On Thursday, the Mumbai Metropolitan Region Development Authority (MMRDA), the government-appointed supervisor of such projects, said it had no role to play in the construction. “The MMRDA makes it clear that the Mumbai International Airport Limited (MIAL) is constructing the 1.5-km stretch from Hyatt Regency to International Airport Terminal-2, which is in the MIAL jurisdiction, where the accident took place,” said the MMRDA statement.

“The MMRDA has no role to play as far as the construction of this stretch is concerned. It is constructing the 2-km stretch of the elevated road from Hanuman Road Junction on the Western Express Highway up to Hyatt Regency on Sahar Road,” it added.

The MIAL blamed construction firm Larsen and Toubro (L&T) which was given the work contract. L&T spokesperson rubbished the allegation, saying that the company follows the best industry practices.

Jaiprakash Giram, senior inspector of Sahar police station, said a case had been registered against the three.  “We arrested the site engineer (Subbiah Venu, 34), foreman (Lakhvir Singh, 27) and supervisor (Pechi Subramanyam, 27),” he said. Although a senior cop said L&T had not taken permission for working during the night, the company officials said they had.

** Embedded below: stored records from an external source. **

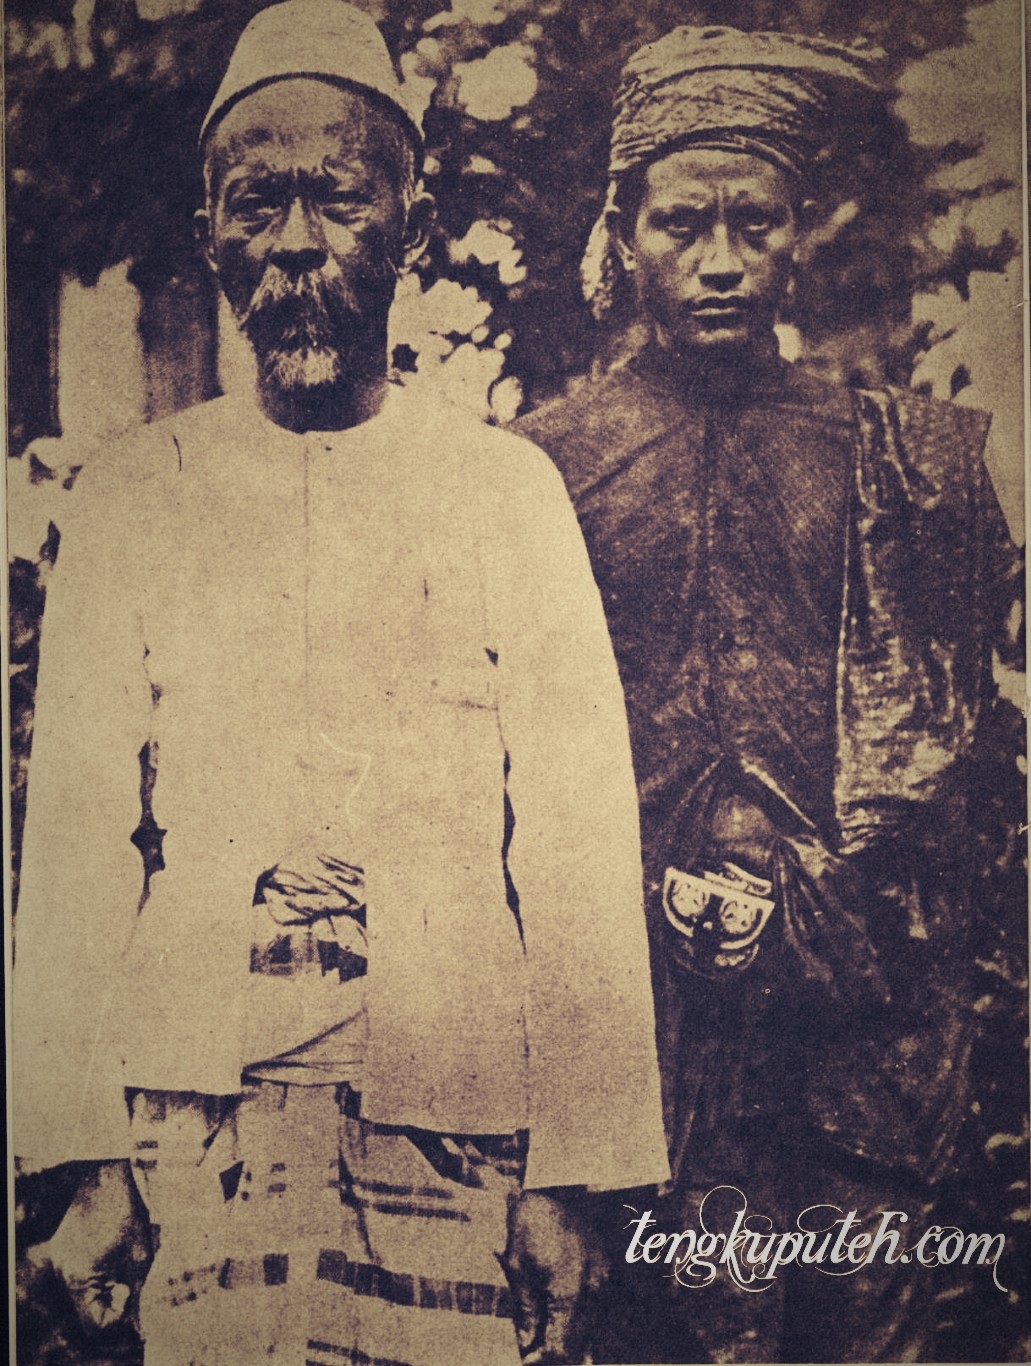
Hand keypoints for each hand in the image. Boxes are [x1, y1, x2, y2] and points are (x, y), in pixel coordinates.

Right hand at [43, 1160, 150, 1331]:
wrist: (104, 1174)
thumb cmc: (125, 1211)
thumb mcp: (140, 1254)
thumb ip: (135, 1290)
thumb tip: (134, 1317)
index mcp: (80, 1279)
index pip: (95, 1323)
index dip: (117, 1315)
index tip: (130, 1292)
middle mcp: (64, 1274)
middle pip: (88, 1309)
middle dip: (112, 1300)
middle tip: (129, 1278)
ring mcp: (61, 1262)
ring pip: (85, 1291)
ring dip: (105, 1284)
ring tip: (121, 1259)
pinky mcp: (63, 1250)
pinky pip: (80, 1273)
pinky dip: (97, 1270)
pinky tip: (111, 1248)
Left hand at [502, 1188, 607, 1364]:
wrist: (557, 1184)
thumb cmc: (531, 1224)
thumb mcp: (518, 1267)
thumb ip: (526, 1311)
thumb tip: (528, 1344)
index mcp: (567, 1290)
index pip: (560, 1346)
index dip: (542, 1359)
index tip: (528, 1361)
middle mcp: (592, 1289)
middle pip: (578, 1343)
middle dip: (556, 1353)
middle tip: (534, 1352)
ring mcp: (604, 1280)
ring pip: (589, 1327)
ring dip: (569, 1337)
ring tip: (545, 1331)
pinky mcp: (607, 1271)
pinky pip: (595, 1308)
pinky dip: (579, 1318)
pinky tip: (562, 1313)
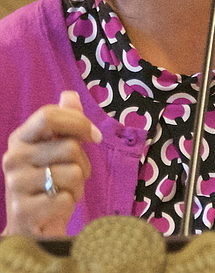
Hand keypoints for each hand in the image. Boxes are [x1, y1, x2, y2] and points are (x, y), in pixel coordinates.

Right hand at [2, 91, 101, 235]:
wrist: (35, 225)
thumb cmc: (51, 182)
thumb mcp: (60, 149)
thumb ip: (66, 122)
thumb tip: (69, 95)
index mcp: (21, 139)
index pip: (48, 114)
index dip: (79, 122)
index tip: (94, 136)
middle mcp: (13, 158)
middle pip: (70, 147)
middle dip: (83, 164)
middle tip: (72, 176)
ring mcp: (15, 184)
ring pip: (72, 173)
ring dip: (78, 185)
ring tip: (63, 192)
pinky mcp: (23, 210)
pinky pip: (66, 198)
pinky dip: (70, 203)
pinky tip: (55, 207)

The situation on Thursday was similar to the one on September 4 last year when a concourse of the under-construction Airport Road metro station on Andheri-Kurla road, part of the Versova-Andheri-Ghatkopar route, collapsed killing a labourer and injuring 16. The MMRDA, which oversaw the bids for the metro corridor, had passed the buck to Mumbai Metro One Private Limited, a Reliance Infra-led private consortium which has MMRDA as its minor partner.

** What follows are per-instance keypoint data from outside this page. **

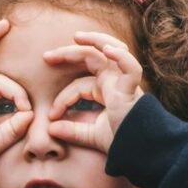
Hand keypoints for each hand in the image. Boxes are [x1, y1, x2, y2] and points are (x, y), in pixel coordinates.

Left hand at [43, 31, 144, 152]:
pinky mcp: (132, 88)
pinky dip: (121, 57)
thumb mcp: (91, 135)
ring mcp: (124, 81)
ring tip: (77, 37)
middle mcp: (115, 81)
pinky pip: (130, 67)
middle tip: (46, 57)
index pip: (78, 85)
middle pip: (91, 58)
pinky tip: (107, 49)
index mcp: (106, 90)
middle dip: (69, 53)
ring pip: (111, 50)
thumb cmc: (122, 141)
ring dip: (95, 40)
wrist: (141, 150)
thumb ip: (72, 131)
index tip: (51, 115)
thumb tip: (50, 129)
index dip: (62, 98)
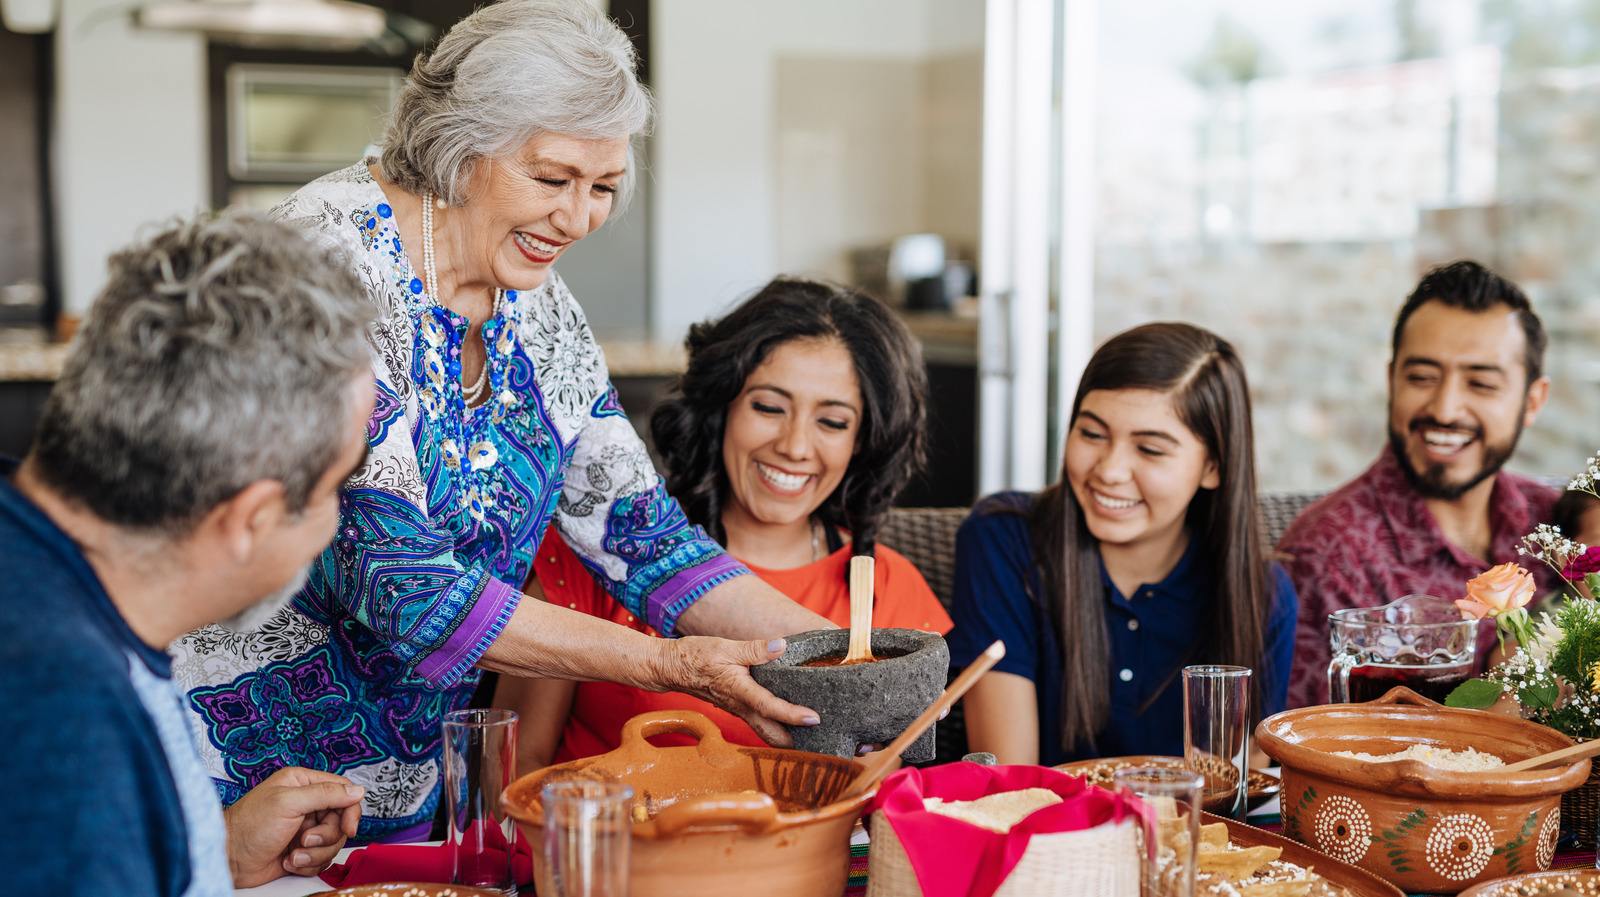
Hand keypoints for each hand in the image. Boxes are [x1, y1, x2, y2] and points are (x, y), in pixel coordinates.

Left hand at [223, 767, 365, 887]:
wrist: (228, 860)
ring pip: (333, 843)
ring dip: (314, 854)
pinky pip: (322, 859)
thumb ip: (325, 794)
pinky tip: (287, 862)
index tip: (348, 828)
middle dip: (325, 836)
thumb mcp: (288, 803)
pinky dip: (307, 864)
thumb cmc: (249, 826)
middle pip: (340, 820)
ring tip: (292, 855)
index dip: (350, 810)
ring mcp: (304, 829)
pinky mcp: (301, 851)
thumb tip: (358, 791)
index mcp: (303, 784)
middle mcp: (306, 804)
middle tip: (304, 840)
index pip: (343, 791)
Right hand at [646, 636, 819, 746]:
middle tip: (820, 739)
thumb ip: (755, 649)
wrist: (670, 668)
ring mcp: (737, 709)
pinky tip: (787, 718)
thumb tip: (781, 646)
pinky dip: (775, 725)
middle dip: (795, 741)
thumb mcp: (726, 647)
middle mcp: (740, 706)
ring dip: (786, 736)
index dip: (793, 715)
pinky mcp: (735, 706)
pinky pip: (758, 722)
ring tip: (811, 733)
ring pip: (764, 731)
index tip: (814, 719)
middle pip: (770, 734)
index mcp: (739, 691)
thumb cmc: (695, 656)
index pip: (770, 708)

The arrangement was a strange one where the MMRDA was both the bid-inviter and part of the concessionaire team that won the bid. The issue got complicated as MMOPL was under an agreement with Hindustan Construction Company (HCC), the firm that is building the Airport Road station where the mishap took place, where just about every right held by MMOPL was passed on to HCC. This included everything from the station’s construction to ensuring technical safety.